EXERCISE REQUIREMENTS: Write out every line of the records below without any changes.

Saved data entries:
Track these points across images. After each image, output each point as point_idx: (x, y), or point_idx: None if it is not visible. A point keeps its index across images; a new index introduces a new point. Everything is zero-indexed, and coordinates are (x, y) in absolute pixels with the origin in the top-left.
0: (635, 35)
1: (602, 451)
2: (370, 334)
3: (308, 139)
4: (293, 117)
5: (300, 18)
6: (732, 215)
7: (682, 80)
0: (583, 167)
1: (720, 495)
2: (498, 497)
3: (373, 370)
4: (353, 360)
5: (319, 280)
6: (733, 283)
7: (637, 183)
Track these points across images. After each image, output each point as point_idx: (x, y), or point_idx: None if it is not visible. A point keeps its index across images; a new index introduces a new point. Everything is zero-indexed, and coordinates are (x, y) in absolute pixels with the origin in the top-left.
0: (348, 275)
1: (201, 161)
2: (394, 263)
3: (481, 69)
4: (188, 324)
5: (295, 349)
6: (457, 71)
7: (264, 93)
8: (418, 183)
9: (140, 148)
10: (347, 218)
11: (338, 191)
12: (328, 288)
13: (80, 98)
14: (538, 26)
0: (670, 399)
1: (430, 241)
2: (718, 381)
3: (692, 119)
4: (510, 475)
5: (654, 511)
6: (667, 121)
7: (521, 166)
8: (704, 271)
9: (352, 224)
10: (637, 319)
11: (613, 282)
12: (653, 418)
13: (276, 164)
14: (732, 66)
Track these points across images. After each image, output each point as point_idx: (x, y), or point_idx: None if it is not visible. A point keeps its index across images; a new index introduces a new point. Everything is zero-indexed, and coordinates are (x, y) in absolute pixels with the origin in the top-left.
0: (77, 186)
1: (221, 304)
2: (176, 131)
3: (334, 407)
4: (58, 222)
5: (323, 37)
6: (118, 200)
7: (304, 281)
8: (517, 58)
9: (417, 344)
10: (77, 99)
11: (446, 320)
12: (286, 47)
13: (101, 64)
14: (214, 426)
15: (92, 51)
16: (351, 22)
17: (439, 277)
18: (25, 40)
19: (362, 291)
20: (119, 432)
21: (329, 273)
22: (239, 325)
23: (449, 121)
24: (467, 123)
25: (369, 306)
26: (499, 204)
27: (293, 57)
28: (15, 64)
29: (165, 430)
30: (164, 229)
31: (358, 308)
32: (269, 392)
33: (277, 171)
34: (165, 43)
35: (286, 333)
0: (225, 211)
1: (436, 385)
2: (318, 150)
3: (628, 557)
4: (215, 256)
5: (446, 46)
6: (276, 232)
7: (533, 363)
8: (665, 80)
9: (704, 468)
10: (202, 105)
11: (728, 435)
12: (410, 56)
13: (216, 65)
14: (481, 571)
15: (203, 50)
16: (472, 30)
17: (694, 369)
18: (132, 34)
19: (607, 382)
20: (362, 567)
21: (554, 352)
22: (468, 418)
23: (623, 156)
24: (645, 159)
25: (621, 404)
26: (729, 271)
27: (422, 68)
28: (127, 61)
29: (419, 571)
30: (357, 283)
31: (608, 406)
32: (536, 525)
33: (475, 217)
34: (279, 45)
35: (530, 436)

THE RESPONSE:
Track these points across images. After each image, output each point as point_idx: (x, y), or point_idx: None if it is not visible. A point keeps its index across images; a new index introduces a new point. Everything is zero-indexed, and coordinates are (x, y) in absolute pixels with the origin in the top-left.
0: (635, 35)
1: (602, 451)
2: (370, 334)
3: (308, 139)
4: (293, 117)
5: (300, 18)
6: (732, 215)
7: (682, 80)
0: (583, 167)
1: (720, 495)
2: (498, 497)
3: (373, 370)
4: (353, 360)
5: (319, 280)
6: (733, 283)
7: (637, 183)
Track these points across images. After each image, output each point as point_idx: (x, y), or point_idx: None if it is not visible. A point keeps its index across images; a new index introduces a new point. Everything is zero-indexed, and coordinates are (x, y) in absolute pixels with the origin in the top-left.
0: (348, 275)
1: (201, 161)
2: (394, 263)
3: (481, 69)
4: (188, 324)
5: (295, 349)
6: (457, 71)
7: (264, 93)
8: (418, 183)
9: (140, 148)
10: (347, 218)
11: (338, 191)
12: (328, 288)
13: (80, 98)
14: (538, 26)
0: (670, 399)
1: (430, 241)
2: (718, 381)
3: (692, 119)
4: (510, 475)
5: (654, 511)
6: (667, 121)
7: (521, 166)
8: (704, 271)
9: (352, 224)
10: (637, 319)
11: (613, 282)
12: (653, 418)
13: (276, 164)
14: (732, 66)
Track these points across images. After each image, output each point as point_idx: (x, y), or point_idx: None if it is not visible. A point keeps its index across images; a new index introduces a new point. Everything is zero-indexed, and coordinates are (x, y) in absolute pixels with the origin in the top-left.
0: (77, 186)
1: (221, 304)
2: (176, 131)
3: (334, 407)
4: (58, 222)
5: (323, 37)
6: (118, 200)
7: (304, 281)
8: (517, 58)
9: (417, 344)
10: (77, 99)
11: (446, 320)
12: (286, 47)
13: (101, 64)
14: (214, 426)
15: (92, 51)
16: (351, 22)
17: (439, 277)
18: (25, 40)
19: (362, 291)
20: (119, 432)
21: (329, 273)
22: (239, 325)
23: (449, 121)
24: (467, 123)
25: (369, 306)
26: (499, 204)
27: (293, 57)
28: (15, 64)
29: (165, 430)
30: (164, 229)
31: (358, 308)
32: (269, 392)
33: (277, 171)
34: (165, 43)
35: (286, 333)
0: (225, 211)
1: (436, 385)
2: (318, 150)
3: (628, 557)
4: (215, 256)
5: (446, 46)
6: (276, 232)
7: (533, 363)
8: (665, 80)
9: (704, 468)
10: (202, 105)
11: (728, 435)
12: (410, 56)
13: (216, 65)
14: (481, 571)
15: (203, 50)
16: (472, 30)
17: (694, 369)
18: (132, 34)
19: (607, 382)
20: (362, 567)
21: (554, 352)
22: (468, 418)
23: (623, 156)
24: (645, 159)
25: (621, 404)
26: (729, 271)
27: (422, 68)
28: (127, 61)
29: (419, 571)
30: (357, 283)
31: (608, 406)
32: (536, 525)
33: (475, 217)
34: (279, 45)
35: (530, 436)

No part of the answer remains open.